Mariana just shrugged.
“This won’t work,” Kate said, trying to drag the conversation back into some sort of sensible channel. “We don’t even look alike.”
“Of course you do!” Mariana snapped.
“Well, actually, we don’t,” Victoria said. “I—well, I look like me and Kate, well . . .” She floundered to a halt.
“What Victoria is trying to say is that she is remarkably beautiful,” Kate said, feeling her heart like a little stone in her chest, “and I am not. Put that together with the fact that we are stepsisters related only by marriage, and there’s no more resemblance between us than any pair of Englishwomen seen together.”
“You have the same color hair,” Mariana said, dragging on her cigarillo.
“Really?” Victoria said doubtfully.
Actually, Mariana was probably right. But Victoria’s hair was cut in pretty curls around her head, in the very newest style, and fixed with a delicate bandeau. Kate brushed hers out in the morning, twisted it about, and pinned it flat to her head. She had no time for meticulous grooming. More accurately, she had no time for grooming at all.
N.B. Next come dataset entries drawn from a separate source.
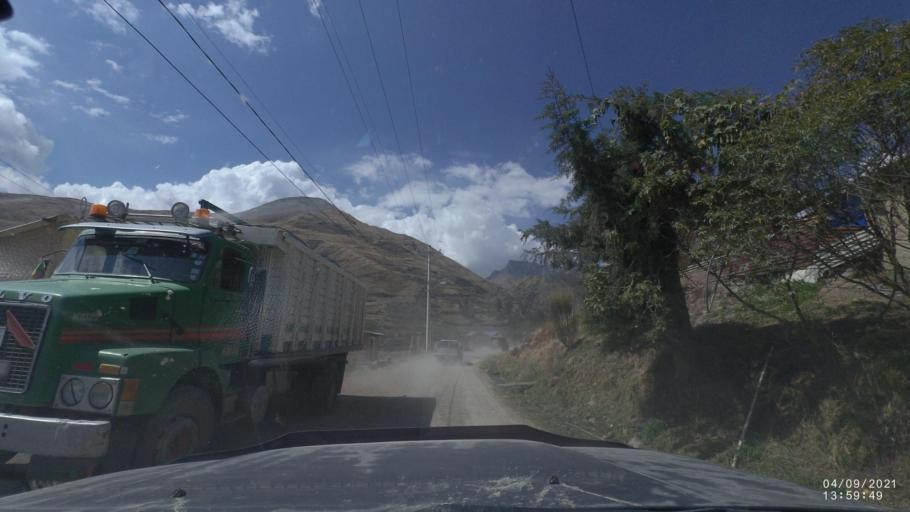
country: BO
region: Cochabamba
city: Sipe Sipe
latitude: -17.2319
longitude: -66.4871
“You’re cracked,” Kate said, staring at her stepmother. “You can’t pass me off as your daughter.”
Victoria was frowning now. “I’m afraid she’s right, Mother. I wasn’t thinking.”
Mariana had a kind of tight look about her eyes that Kate knew from long experience signaled true rage. But for once, she was rather perplexed about why.
“Kate is taller than I am,” Victoria said, counting on her fingers. “Her hair is a little more yellow, not to mention long, and we don’t have the same sort of look at all. Even if she put on my clothing—”
“She’s your sister,” Mariana said, her mouth tight, as if the copper pipe had been hammered flat.
“She’s my stepsister,” Kate said patiently. “The fact that you married my father does not make us blood relatives, and your first husband—”
“She’s your sister .”
Two
Pomeroy Castle
Lancashire
Y our Highness.”
The prince in question, whose given name was Gabriel Albrecht-Frederick William von Aschenberg of Warl-Marburg-Baalsfeld, looked up to find his majordomo, Berwick, holding a salver. “I’ve got this unguentarium all in pieces, Wick. Speak quickly.”
“Unguentarium,” Wick said with distaste. “It sounds like a salacious item one might buy in Paris. The wrong side of Paris,” he added.
“Spare me your quibbles,” Gabriel said. “This particular jug was meant for the dead, not the living. It used to hold six small bones for playing knucklebones, and was found in a child’s grave.”
Wick bent nearer and peered at the pieces of clay scattered across the desk. “Where are the knucklebones?”
“The knuckleboned Biggitstiff threw them out. In fact, he threw this little jug out too, since the child was poor, and he is only interested in ravaging the tombs of kings. I’m trying to see whether I can identify how the top, which I don’t have, was attached. I think there were bronze rivets attached to both these pieces.” He pointed. “And the rivets were mended at least once before the unguentarium was put in the tomb, see?”